-- Exercise data follows --

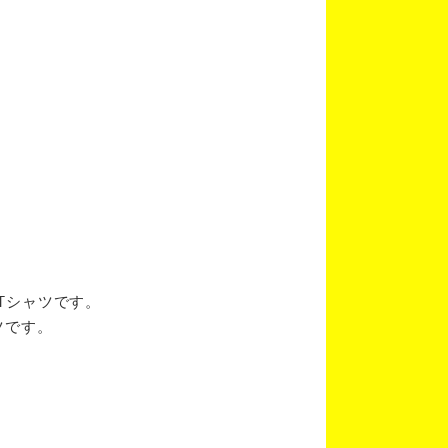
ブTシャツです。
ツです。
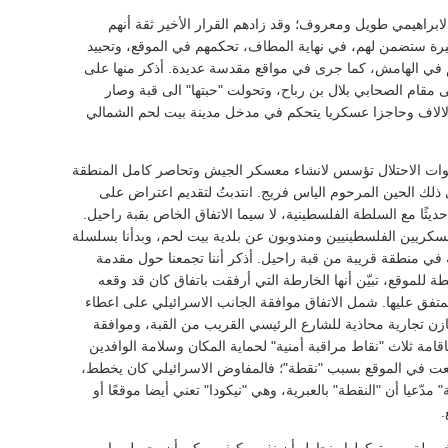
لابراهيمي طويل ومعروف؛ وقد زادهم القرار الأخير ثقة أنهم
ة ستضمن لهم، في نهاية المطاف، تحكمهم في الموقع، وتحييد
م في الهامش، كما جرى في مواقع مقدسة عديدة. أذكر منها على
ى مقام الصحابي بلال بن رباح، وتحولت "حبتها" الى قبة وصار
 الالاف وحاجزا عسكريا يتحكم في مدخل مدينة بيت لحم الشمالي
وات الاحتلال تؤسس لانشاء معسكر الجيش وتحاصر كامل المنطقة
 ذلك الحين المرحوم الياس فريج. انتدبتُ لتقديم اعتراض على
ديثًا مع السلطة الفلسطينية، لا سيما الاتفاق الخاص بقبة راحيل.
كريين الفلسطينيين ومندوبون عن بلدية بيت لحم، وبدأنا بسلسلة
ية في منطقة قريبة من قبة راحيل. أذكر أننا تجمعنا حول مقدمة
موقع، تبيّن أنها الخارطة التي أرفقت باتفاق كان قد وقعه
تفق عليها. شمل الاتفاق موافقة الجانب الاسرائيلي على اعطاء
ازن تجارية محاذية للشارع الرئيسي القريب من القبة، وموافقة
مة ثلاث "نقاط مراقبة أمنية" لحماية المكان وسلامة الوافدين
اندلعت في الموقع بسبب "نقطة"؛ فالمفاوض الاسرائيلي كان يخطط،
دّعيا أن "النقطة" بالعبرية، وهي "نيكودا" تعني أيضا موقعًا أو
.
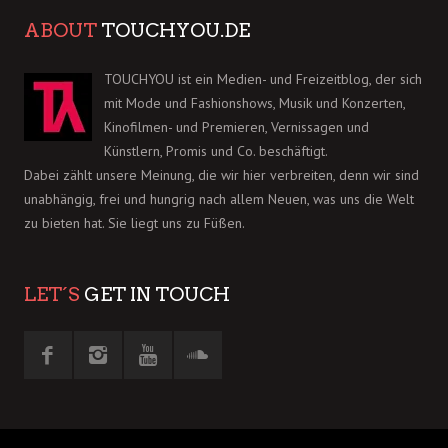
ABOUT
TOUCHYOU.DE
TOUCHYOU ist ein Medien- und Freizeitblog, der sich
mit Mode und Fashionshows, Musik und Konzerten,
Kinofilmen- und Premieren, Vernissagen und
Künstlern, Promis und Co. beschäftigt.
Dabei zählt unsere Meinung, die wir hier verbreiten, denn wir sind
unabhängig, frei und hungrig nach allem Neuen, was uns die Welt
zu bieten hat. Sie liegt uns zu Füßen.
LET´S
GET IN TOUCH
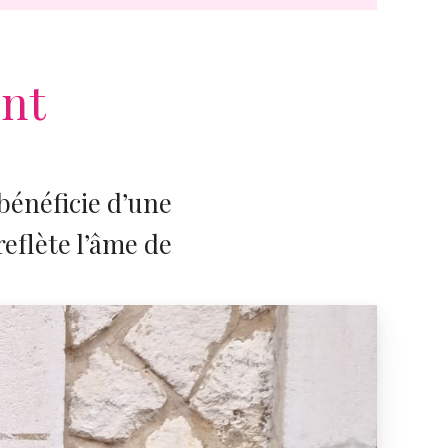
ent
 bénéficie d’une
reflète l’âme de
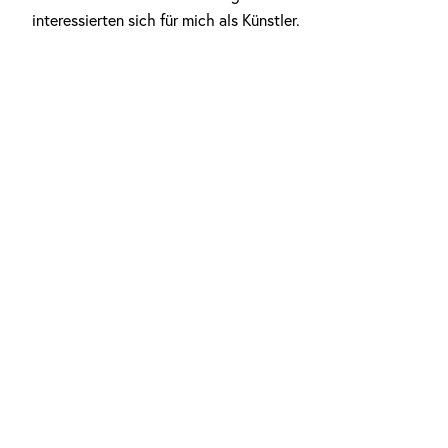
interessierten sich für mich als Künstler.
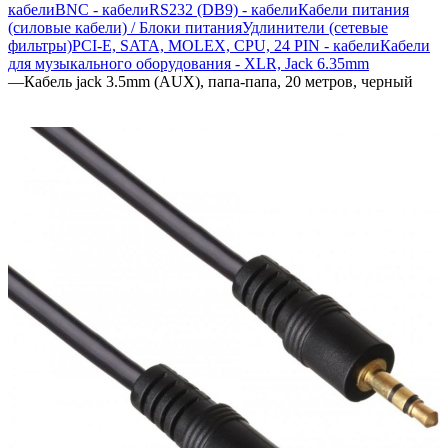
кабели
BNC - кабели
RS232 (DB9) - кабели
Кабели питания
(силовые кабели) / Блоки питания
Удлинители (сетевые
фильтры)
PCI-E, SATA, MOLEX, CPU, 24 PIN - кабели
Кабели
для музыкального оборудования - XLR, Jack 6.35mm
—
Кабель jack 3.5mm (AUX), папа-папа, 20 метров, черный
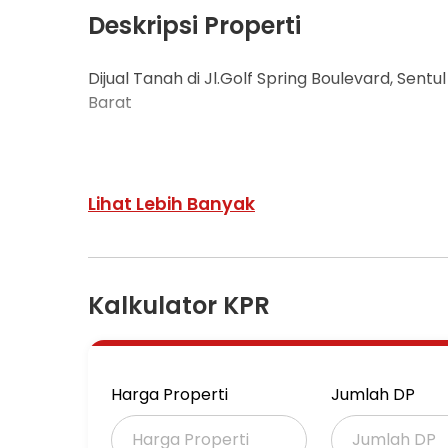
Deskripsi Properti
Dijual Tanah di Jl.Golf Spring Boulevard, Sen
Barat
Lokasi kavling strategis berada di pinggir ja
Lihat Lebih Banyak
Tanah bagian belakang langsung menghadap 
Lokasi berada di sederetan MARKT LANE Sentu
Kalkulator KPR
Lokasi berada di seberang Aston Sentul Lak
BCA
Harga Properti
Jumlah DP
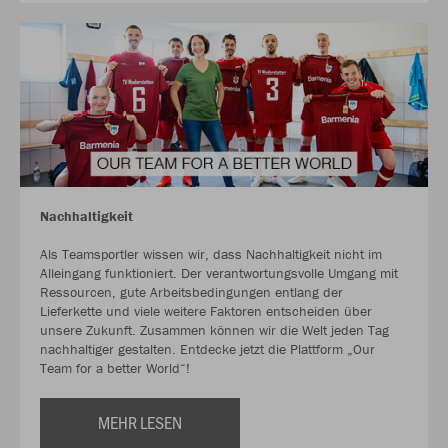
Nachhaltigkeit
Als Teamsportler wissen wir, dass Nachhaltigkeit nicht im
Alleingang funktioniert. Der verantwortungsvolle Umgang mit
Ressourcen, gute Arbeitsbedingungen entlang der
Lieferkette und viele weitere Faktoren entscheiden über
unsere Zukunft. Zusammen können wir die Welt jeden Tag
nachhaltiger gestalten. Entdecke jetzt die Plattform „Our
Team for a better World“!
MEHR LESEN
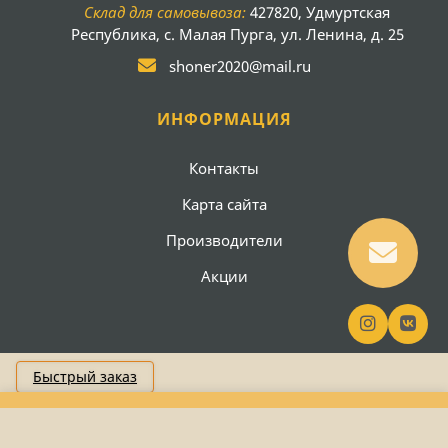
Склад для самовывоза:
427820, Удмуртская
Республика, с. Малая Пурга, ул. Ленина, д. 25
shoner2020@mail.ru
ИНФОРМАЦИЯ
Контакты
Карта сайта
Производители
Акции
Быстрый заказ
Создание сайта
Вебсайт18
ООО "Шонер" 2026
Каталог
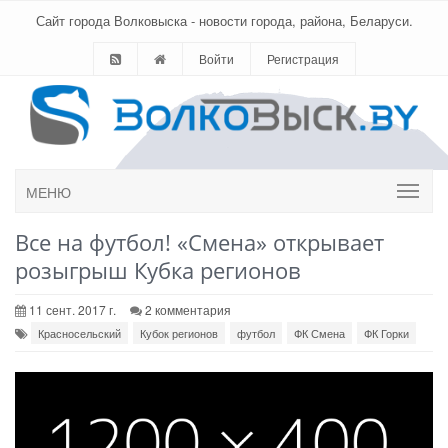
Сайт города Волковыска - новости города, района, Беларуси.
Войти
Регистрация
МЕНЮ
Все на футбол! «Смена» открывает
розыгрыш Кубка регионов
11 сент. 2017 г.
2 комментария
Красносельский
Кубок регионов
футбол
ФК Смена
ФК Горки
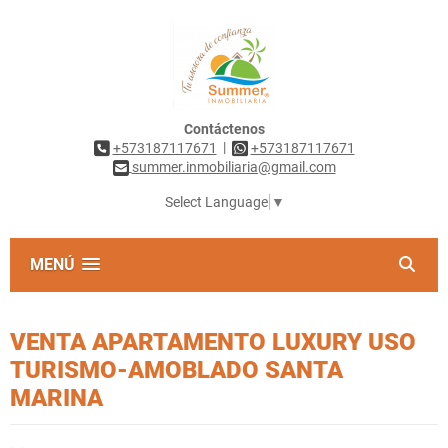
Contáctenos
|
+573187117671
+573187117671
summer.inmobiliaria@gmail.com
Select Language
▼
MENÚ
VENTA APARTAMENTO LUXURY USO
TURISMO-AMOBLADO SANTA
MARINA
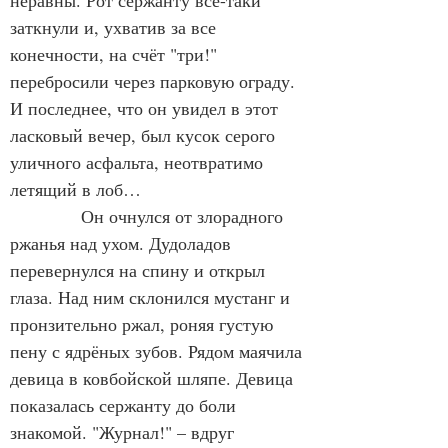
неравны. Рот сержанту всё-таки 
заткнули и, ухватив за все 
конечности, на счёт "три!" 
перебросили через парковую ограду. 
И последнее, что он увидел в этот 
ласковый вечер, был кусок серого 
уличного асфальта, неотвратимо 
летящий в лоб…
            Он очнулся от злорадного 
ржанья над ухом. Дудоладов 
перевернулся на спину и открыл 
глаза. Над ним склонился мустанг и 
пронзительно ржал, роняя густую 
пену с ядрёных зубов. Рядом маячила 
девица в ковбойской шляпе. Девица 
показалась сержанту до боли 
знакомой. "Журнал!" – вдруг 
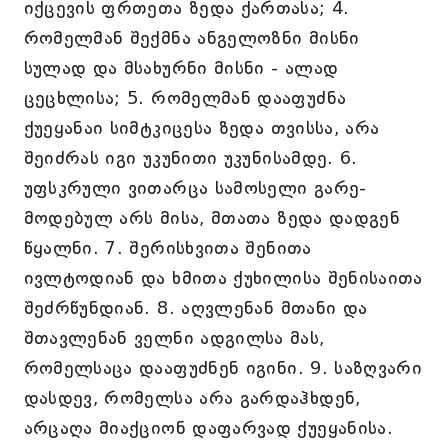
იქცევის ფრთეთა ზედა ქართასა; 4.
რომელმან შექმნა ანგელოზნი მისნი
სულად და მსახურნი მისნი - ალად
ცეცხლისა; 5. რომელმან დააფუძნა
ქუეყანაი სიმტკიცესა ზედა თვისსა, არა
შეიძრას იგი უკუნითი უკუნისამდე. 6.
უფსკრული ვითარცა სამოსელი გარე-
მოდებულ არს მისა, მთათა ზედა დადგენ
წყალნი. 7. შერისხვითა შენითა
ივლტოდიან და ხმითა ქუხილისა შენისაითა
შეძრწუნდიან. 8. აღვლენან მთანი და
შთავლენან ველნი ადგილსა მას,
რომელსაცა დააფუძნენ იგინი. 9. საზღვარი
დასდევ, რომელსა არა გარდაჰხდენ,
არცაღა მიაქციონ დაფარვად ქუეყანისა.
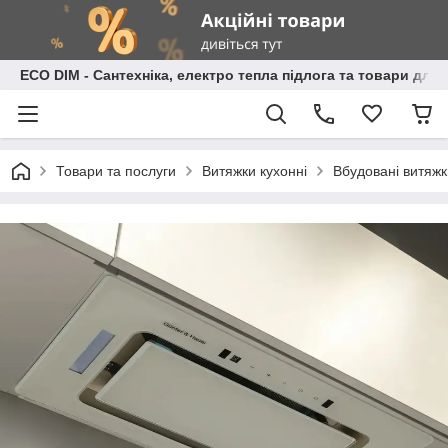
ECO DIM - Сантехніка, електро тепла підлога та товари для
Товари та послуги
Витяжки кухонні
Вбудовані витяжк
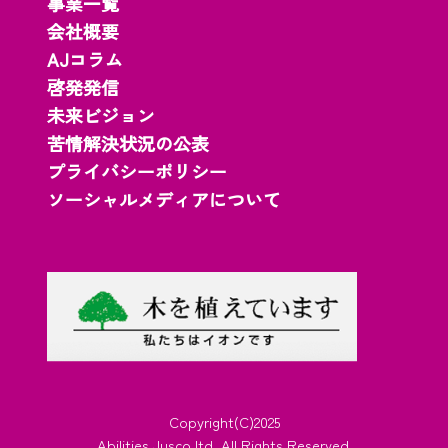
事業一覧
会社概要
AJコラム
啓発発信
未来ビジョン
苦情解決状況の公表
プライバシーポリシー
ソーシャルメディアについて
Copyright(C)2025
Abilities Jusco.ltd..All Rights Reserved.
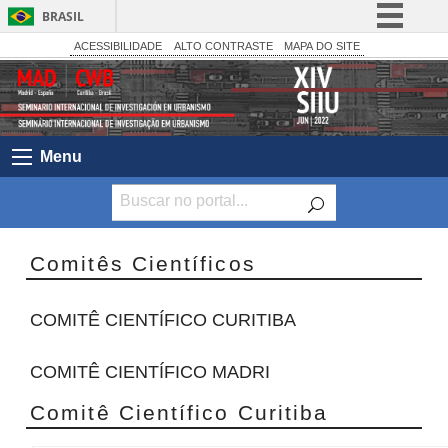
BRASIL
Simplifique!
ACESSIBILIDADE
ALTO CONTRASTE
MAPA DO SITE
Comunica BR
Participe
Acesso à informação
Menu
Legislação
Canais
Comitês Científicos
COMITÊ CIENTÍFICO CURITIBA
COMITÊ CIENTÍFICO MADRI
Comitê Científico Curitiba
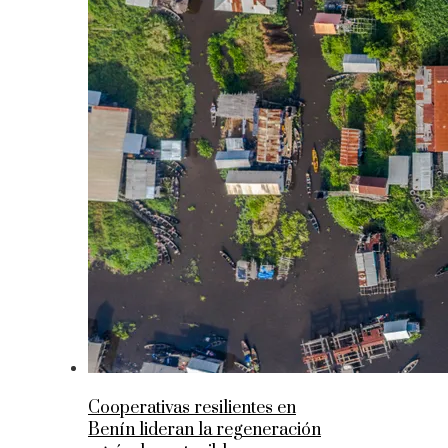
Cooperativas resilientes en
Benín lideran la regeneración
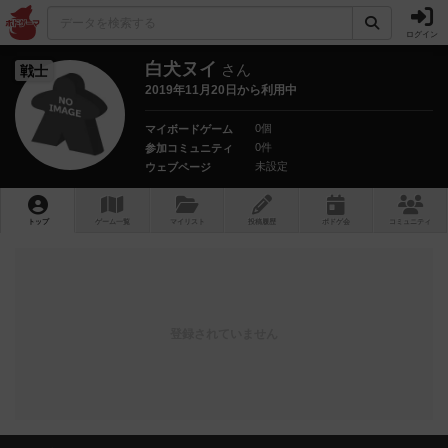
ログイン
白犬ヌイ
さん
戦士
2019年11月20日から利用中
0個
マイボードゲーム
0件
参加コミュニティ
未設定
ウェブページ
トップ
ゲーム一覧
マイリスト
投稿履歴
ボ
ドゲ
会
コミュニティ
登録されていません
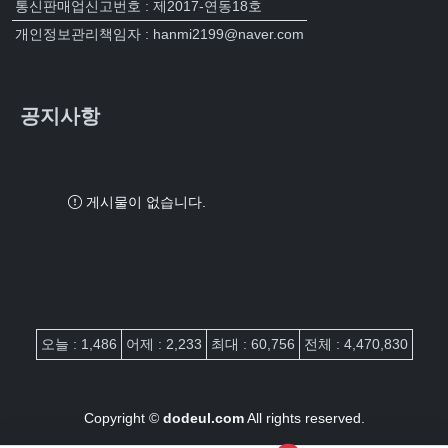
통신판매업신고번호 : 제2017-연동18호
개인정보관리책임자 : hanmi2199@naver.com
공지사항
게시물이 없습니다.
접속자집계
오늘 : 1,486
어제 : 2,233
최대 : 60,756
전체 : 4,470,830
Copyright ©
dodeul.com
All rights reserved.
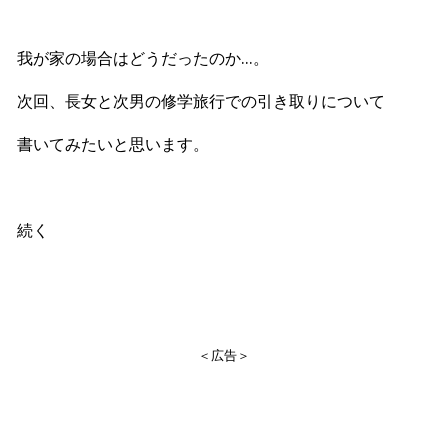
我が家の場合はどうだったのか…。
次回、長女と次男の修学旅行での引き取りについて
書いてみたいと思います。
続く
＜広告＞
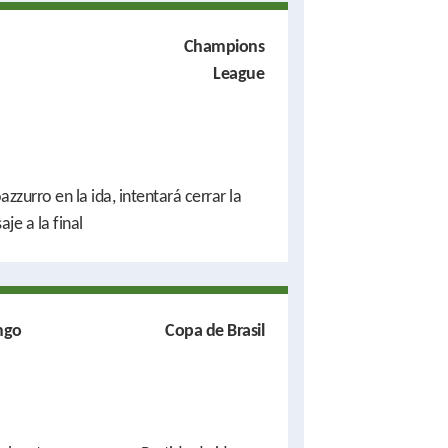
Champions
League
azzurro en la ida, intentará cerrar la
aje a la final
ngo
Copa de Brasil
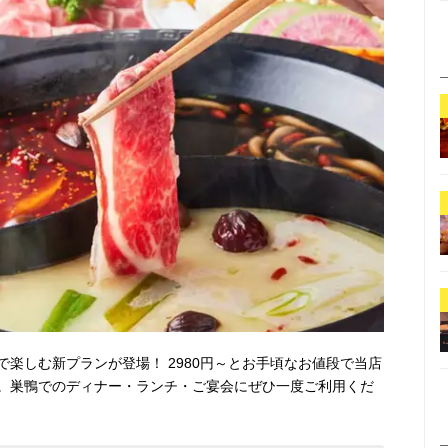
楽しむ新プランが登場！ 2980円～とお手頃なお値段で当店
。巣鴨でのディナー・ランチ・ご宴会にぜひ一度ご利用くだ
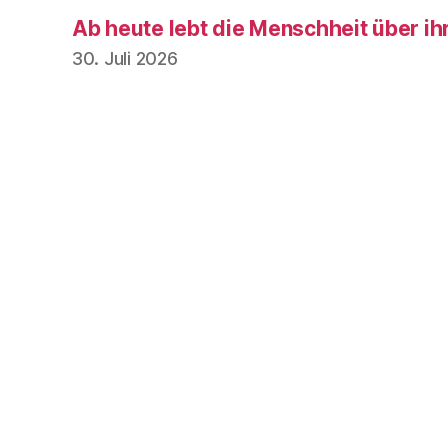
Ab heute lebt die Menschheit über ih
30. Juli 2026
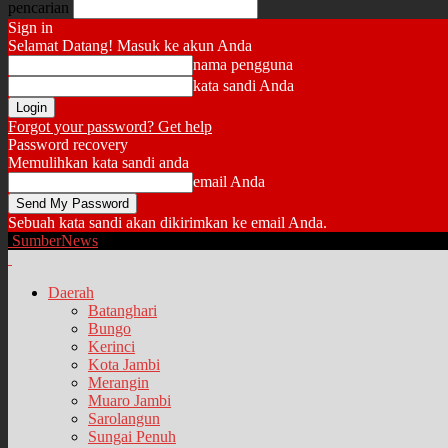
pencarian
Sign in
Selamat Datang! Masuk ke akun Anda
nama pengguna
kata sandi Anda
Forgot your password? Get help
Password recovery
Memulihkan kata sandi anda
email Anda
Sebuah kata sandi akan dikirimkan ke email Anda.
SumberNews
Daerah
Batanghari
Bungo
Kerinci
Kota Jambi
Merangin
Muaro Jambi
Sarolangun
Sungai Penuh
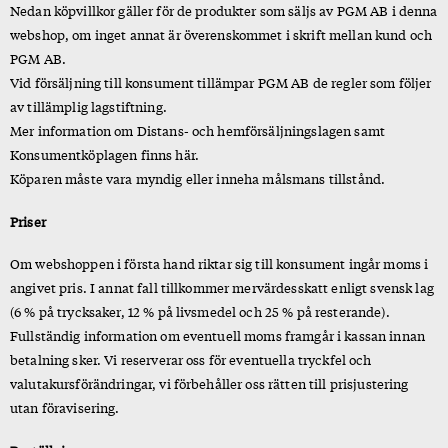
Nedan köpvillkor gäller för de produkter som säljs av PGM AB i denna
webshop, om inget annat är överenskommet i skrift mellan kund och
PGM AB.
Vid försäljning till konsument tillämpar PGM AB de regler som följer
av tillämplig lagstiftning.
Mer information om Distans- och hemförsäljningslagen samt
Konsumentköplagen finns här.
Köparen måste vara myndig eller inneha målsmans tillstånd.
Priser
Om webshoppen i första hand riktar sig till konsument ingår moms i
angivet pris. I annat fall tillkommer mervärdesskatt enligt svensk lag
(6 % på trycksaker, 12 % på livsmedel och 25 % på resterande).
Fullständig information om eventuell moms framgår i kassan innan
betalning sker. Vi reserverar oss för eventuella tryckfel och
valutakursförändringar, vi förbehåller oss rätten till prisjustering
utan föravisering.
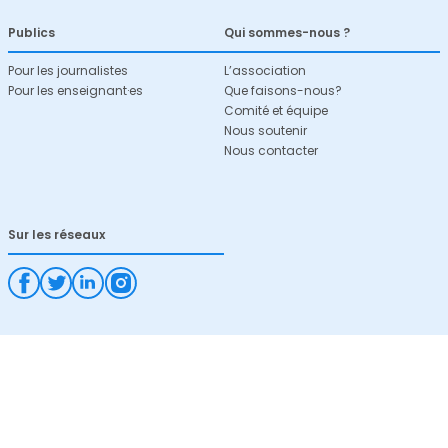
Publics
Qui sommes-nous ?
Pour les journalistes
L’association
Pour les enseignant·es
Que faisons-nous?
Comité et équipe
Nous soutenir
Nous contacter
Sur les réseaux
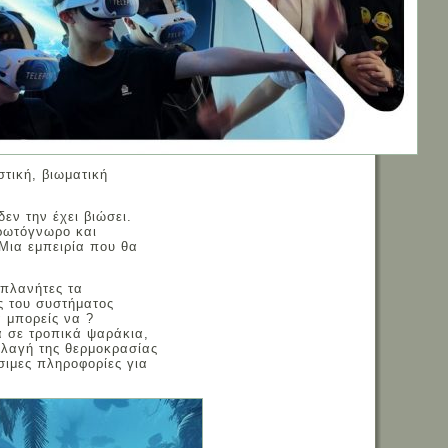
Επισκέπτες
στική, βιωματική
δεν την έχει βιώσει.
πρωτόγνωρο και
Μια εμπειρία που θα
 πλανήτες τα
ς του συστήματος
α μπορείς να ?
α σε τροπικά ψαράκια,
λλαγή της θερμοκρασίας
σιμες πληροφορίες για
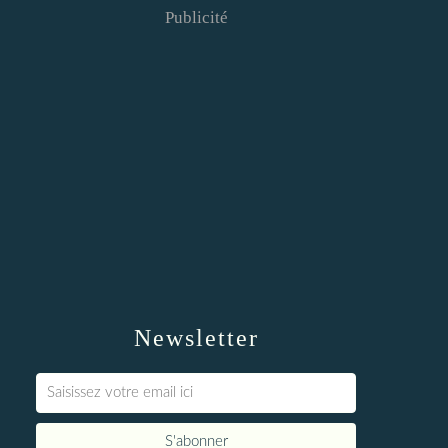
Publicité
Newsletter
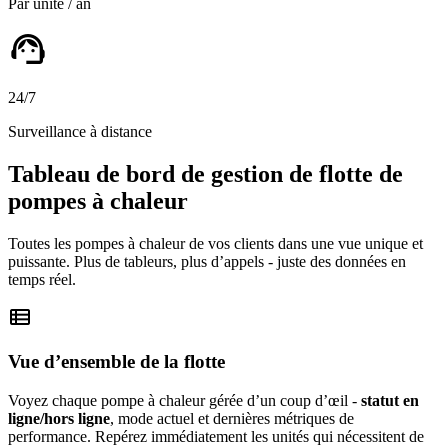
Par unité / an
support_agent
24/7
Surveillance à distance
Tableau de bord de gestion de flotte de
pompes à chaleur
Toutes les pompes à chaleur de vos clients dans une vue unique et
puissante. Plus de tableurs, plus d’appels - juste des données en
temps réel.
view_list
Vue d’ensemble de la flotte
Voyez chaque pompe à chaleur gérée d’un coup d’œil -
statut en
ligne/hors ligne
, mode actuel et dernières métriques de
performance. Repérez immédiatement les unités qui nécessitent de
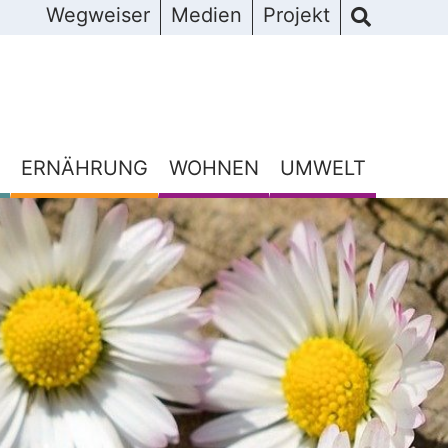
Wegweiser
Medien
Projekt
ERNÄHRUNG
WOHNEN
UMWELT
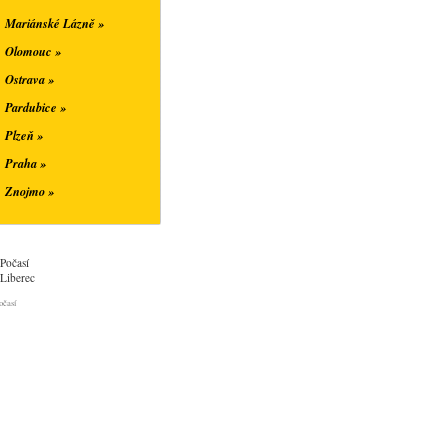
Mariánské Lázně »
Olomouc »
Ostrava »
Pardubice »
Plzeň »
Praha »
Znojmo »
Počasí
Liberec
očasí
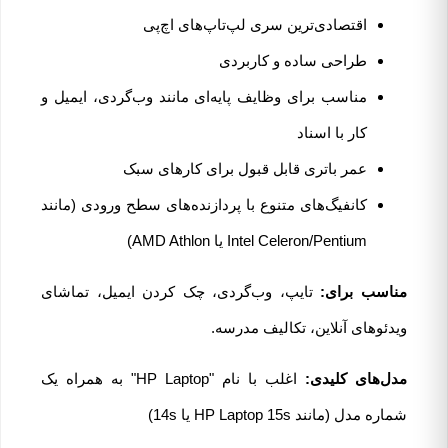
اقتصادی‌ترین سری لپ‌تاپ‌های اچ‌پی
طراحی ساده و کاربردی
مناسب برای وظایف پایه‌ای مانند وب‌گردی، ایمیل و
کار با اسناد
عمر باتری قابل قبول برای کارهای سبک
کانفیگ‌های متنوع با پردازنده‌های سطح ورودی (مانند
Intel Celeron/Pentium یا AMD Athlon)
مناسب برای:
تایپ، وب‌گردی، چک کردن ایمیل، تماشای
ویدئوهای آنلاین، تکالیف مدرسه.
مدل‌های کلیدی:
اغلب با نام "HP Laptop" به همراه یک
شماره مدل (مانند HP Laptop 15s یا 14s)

-- Exercise data concluded --

__Work to complete__. Please make an exact copy of the lines above from the line with "ة ستضمن لهم،" through the line with "ازن تجارية محاذية", both ends included.

__Solved problem__.
ة ستضمن لهم، في نهاية المطاف، تحكمهم في الموقع، وتحييد
م في الهامش، كما جرى في مواقع مقدسة عديدة. أذكر منها على
ى مقام الصحابي بلال بن رباح، وتحولت "حبتها" الى قبة وصار
 الالاف وحاجزا عسكريا يتحكم في مدخل مدينة بيت لحم الشمالي
وات الاحتلال تؤسس لانشاء معسكر الجيش وتحاصر كامل المنطقة
 ذلك الحين المرحوم الياس فريج. انتدبتُ لتقديم اعتراض على
ديثًا مع السلطة الفلسطينية، لا سيما الاتفاق الخاص بقبة راحيل.
كريين الفلسطينيين ومندوبون عن بلدية بيت لحم، وبدأنا بسلسلة
ية في منطقة قريبة من قبة راحيل. أذكر أننا تجمعنا حول مقدمة
موقع، تبيّن أنها الخارطة التي أرفقت باتفاق كان قد وقعه
تفق عليها. شمل الاتفاق موافقة الجانب الاسرائيلي على اعطاء
ازن تجارية محاذية للشارع الرئيسي القريب من القبة، وموافقة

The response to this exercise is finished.